Days blaze like a road in morning sunlight out in front of me. Car culture limits our ability to merge into larger communist groupings. Yet we’re forced to participate, both because we need to commute to work, and because we need experiences with which to refurnish our supply of concepts. To satisfy this latter need, Sarah and I attend “You Are Here: Light, Color, and Sound Experiences,” an exhibition currently up at the NC Museum of Art. The show features a number of works of a psychedelic bent, including Yayoi Kusama’s wonderful infinity room, “Light of Life.” Heads peer through portholes into a shadowy antechamber as galaxies of lightbulbs flash in kaleidoscopic profusion across the room’s mirror-box multiverse. Afterwards I attempt to meditate using a mindfulness app on my phone. My “Best Possible Future Self,” to use the name of the thing the app asks me to visualize, is itchy minimal. No, scratch that. Har har, some “uncle” humor. Crash landing. #kneetoface “Come on, Subject — liberate yourself!” coaxes the voice of the revolution. “Come one, come all,” it says. Space Invaders. Critters. Mind at play. During my first pass through the exercise, the antinomian in me imagines the worst. I’m hiding somewhere. It’s chaos. Will they allow me to work (flow, thrive, persist, whatever they call it) if I challenge reason? If, in other words, I question the enterprise of our knowing? How about if I show up to work in a trashcan? My “Best Possible Future Self,” I think to myself as I begin again. What a sad, peculiar exercise! Would live intentionally, in a self-designed home, with nods to Dwell and Nowness and the Whole Earth Catalog. Sarah and I would read, write, cook delicious healthy meals together, raise a brilliant happy child. All of the above, certainly. But what, pray tell, does this Self wish of the world beyond its household? After all, it must wish something, no? Just as it takes a village to raise a child, so too it takes the oikos of an entire planet, a whole integrated system of economy and ecology, to reproduce the oikos of the family. Let us, then, in dreaming our “Best Possible Future Selves,” also imagine our Utopia.

Thursday April 12, 2018

Slow, given to loops and routines, I lay down on a couch, as in a therapist’s office, and allow Jesse Fleming and Electric Sound Bath’s Ataraxia Series #1: Heart and Insight Meditations, a tape released last year on Crash Symbols, guide me to a place of self-questioning.

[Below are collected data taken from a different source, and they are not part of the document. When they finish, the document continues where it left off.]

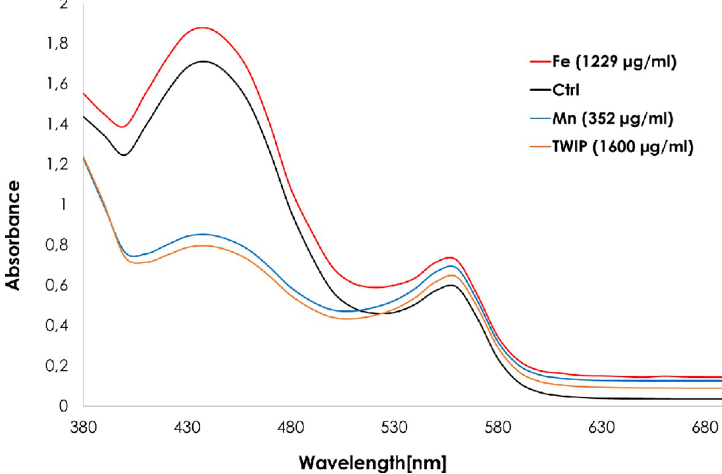
Fig 9. Full visible spectrum of the formazan dye formed in the presence of different particles. Different concentrations of Fe, Mn, TWIP steel or 316L steel powders were incubated with 10% WST-1 reagent. Then, ascorbic acid (0.5 mM) was added and the absorbance was measured at the full visible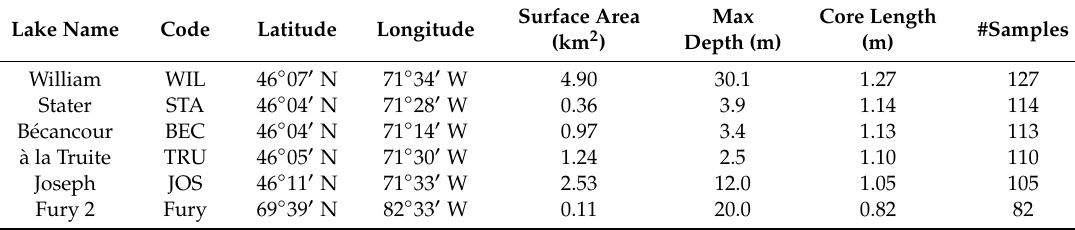
Table 1. Description of sampling sites.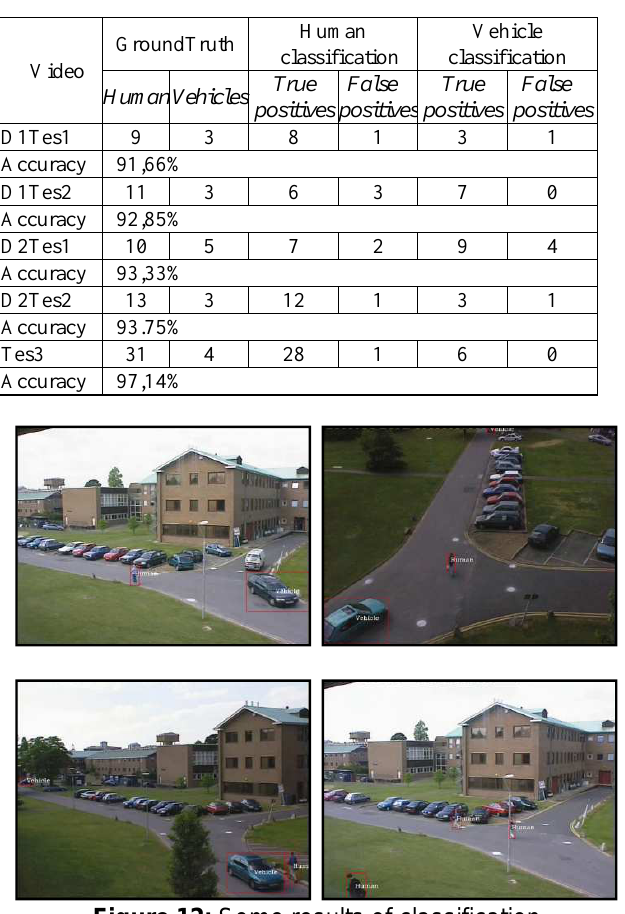
Figure 12: Some results of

“When did I start behaving like a jerk?” I wonder quietly, as if for the first time. “Ages 5-10?” Cousins, neighbors, video games. “Why was I sometimes cruel to others?” I was bullied. Just in minor, ordinary ways: small attacks, acts of aggression. But certainly with enough frequency to embitter me. To this day, for instance, I find it hard to forgive some kid who, before gym class one day, pegged me in the face with a basketball, unprovoked, without forewarning, breaking my glasses, blackening my eye. But forgive I must, I suppose, if I’m ever to forgive myself. Ages 10-15. Fears about measuring up, fitting what was expected of me because of body type, gender. Ages 15-20. “I was a nice person at times,” I blubber. Fleming’s words unearth points of pain, but he advises well. Under his direction, I allow myself to ask for forgiveness for the harms that I’ve caused, knowingly or unknowingly, through my thoughts, words, and deeds. Thus we advance toward the extinction of suffering.

Saturday January 27, 2018

This place is a kind of test, present only inasmuch as the “rat,” the possessor of consciousness, is aware of it. Occupants of the test say, “Please don’t forget us.” Consciousness knits itself over its time gaps and appears to itself as an unbroken continuity, a single being. I reassemble into a self, calling together into formation as Multitude my pharmacologically-enhanced body politic. We collect ourselves before a past life guided meditation tape: Curious Margie Meets Sunbirthed at the House.

Plastic cups dance before my eyes. I cross a bridge; I enter a house. But when coaxed to enter a doorway and recall a past life, my awareness dips and takes leave and I merely fall asleep.